The thing I loved the most about this production was how compelling it was to watch. There are still images, feelings and thoughts racing through my brain this morning.I was moved and provoked.  And, as a Sam Shepard loyalist, my feeling is that he would have approved.

When we were driving home last night Big Friendly and I shared some dark secrets of our own. We all have a buried child somewhere in our families.


Wrestling with Wrestlers

Wrestlers FDR 05 Last night was the opening night of the second play in Artscape’s New Writing Programme; Wrestlers written and directed by Milton Schorr. And obviously, I’m writing this because I went (although more than one person jokingly asked if I wasn’t a persona-non-grata).

I’m sitting here with many thoughts racing through my mind, mainly whether I should be writing about this at all. To be honest, what’s definitely given me the confidence to sit down and do it is the support that I’ve been shown by many, many individuals involved in the theatre, way exceeding those who left comments here on meganshead. I also remain convinced that even if I am negative about a show my whole point is to give a show publicity, and create awareness about theatre in Cape Town.

I am going to start by repeating myself a bit. Artscape and Roy Sargeant must be celebrated and supported because of this amazing, pro-active, successful campaign that is the New Writing Programme. It gives writers a real chance to get their work out there (including me! I have benefited enormously from it). Where else can you see a whole season of brand new South African plays? Brilliant.

Now to Wrestlers. Milton Schorr has written a weighty, contemporary South African drama about a wheelchair bound man, his wife, drug addict son, imaginary friend and their addictions and dysfunctional relationships. It’s pretty grim stuff. It’s also pretty universal stuff, dealing with the staggeringly devastating effects of drug addiction and alcohol abuse and dependency. The thing that it isn’t is fun.

What is great about this production are the performances. John (or Pa) is captured extremely convincingly and powerfully by Deon Lotz. Even though he is mostly wheelchair bound his performance is enormous, layered and detailed, creating a complicated and human character. He was mindblowingly good. Jason Potgieter, who plays David his son, is definitely a young, up and coming star of the stage. I really enjoy watching him and every time I see him he grows into a stronger, more focused actor. Travis Snyders plays Buddy, the imaginary friend, superbly. It’s a really difficult role; the character is very young, innocent and, because he is a figment of the imagination, completely two dimensional, yet Travis gives him a heart and lightness that is very moving. Deidre Wolhuter has the difficult task of bringing Lily to life. It’s a bitch of a role and she manages really well. I just found her accent a bit inconsistent.

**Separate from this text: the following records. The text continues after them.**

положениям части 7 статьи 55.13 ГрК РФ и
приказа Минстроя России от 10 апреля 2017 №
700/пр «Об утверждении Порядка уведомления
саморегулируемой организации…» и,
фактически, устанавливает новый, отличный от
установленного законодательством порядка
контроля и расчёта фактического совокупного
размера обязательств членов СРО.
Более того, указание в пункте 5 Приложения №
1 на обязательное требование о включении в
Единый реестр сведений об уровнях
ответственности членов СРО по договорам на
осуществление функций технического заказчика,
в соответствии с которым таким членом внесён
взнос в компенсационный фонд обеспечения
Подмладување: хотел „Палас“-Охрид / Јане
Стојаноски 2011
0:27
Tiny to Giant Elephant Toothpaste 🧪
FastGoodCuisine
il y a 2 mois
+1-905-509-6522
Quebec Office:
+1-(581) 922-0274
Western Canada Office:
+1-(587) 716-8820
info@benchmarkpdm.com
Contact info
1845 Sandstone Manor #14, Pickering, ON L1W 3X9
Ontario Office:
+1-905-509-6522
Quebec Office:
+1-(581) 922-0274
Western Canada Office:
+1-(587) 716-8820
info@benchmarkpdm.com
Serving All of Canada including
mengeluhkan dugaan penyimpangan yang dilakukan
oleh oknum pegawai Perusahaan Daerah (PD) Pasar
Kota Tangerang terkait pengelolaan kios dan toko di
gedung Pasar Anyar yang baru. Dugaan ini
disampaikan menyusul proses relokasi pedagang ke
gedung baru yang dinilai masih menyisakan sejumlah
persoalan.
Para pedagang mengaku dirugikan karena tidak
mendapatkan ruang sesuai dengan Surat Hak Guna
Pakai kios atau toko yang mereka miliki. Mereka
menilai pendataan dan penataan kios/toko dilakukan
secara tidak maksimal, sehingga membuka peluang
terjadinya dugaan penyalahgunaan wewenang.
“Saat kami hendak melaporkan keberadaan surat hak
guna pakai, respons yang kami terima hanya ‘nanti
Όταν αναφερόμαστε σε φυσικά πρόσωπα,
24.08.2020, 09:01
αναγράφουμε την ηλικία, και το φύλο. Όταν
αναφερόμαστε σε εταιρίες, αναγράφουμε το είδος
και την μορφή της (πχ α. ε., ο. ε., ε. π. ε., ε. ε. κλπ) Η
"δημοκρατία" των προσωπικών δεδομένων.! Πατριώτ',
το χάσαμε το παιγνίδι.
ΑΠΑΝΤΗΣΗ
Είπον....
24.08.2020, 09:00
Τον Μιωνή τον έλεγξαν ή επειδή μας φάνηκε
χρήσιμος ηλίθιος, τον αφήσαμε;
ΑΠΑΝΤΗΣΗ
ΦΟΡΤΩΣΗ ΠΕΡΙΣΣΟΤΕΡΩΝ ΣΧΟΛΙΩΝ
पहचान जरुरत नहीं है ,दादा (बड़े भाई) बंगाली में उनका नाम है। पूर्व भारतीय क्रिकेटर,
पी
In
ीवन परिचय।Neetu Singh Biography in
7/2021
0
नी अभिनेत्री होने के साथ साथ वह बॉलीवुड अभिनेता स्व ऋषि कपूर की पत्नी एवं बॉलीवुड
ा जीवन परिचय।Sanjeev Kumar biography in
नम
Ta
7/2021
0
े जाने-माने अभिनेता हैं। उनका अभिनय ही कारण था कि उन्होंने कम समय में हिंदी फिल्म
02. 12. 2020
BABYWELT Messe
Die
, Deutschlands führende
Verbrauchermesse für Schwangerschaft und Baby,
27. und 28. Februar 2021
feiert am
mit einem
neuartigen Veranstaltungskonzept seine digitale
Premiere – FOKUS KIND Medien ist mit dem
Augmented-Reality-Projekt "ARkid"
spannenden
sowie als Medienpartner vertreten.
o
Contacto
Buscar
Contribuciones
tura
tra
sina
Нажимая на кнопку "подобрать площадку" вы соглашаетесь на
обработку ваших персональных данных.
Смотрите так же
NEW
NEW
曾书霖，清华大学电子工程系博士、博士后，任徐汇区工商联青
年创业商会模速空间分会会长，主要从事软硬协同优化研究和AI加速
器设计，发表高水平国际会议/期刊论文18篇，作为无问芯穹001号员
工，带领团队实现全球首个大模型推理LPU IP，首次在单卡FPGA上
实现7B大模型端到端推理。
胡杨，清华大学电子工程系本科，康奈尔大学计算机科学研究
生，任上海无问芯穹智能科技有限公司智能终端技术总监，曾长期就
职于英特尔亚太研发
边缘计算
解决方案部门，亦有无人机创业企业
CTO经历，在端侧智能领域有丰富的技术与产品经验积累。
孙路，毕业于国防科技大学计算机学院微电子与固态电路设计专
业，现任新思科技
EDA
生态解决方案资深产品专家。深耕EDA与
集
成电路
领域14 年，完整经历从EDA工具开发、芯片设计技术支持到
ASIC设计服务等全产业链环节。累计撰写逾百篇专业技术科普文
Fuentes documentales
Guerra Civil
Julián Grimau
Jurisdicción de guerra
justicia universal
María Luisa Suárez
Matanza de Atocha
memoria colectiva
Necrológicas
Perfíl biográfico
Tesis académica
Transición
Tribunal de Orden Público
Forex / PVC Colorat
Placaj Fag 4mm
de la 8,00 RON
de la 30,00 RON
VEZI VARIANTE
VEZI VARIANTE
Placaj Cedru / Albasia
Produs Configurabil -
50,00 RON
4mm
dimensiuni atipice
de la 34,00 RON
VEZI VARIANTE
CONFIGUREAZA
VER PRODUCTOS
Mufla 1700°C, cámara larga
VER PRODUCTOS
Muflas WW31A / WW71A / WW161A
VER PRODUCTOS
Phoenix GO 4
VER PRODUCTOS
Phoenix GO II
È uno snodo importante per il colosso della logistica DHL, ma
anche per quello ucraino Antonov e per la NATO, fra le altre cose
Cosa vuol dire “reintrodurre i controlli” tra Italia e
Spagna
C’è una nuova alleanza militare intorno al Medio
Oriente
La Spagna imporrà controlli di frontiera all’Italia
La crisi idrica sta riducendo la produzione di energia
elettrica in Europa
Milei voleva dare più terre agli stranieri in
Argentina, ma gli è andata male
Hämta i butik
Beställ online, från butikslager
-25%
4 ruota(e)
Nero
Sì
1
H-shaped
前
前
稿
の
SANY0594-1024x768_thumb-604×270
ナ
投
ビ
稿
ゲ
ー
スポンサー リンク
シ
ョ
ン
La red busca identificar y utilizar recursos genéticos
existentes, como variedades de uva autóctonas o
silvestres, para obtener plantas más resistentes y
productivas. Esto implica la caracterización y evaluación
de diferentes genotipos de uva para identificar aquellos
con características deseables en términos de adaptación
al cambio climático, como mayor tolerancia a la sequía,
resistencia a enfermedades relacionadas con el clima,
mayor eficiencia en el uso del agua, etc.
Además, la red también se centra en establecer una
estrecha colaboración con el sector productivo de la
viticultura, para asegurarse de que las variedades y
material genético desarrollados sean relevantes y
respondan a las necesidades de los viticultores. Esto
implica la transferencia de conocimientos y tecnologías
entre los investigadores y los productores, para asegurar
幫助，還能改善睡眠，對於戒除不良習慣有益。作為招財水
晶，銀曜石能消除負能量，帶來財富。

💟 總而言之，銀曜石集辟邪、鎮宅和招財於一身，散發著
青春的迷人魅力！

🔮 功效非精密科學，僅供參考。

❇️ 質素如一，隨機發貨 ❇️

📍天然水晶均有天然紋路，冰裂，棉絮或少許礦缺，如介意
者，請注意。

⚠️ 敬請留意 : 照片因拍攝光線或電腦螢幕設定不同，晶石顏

The problems with this play were ones that I am about to face myself. It’s a tough one, but I think that Milton would have done his text more justice if he had given it to somebody else to direct. He was obviously so close to the material and to the details of the performances that the overall rhythm of the piece was lost, making it feel long and relentless. Now (before I get a letter in my Outlook Express) I must make it clear that I thought aspects of Milton’s direction were excellent. His attention to detail and to the ‘needs’ of his characters were amazing. It’s just that the play struggled to find pace and flow.

A thing that bugged me a bit (aside from the technical horror of the ‘not able to ring’ phone! I know that piece-of-shit-phone from past productions) was the timing of stuff. Because the performances and style were realistic it bugged me that people came and went so quickly without a sense that time had passed.

Wrestlers is a perfect example of what needs to be showcased at the Artscape New Writing Programme. It’s a brand new South African text that needs to be worked on, spoken about, explored, debated. It’s a great place for this text to start its life. I am deeply worried about whether there is an audience for this kind of work though. Go on. Go and see it. Talk about it. Prove my theory wrong that SA audiences can only handle bloody Beauty and the Beast.

*above pic taken by Alfred Rietmann during the final dress rehearsal.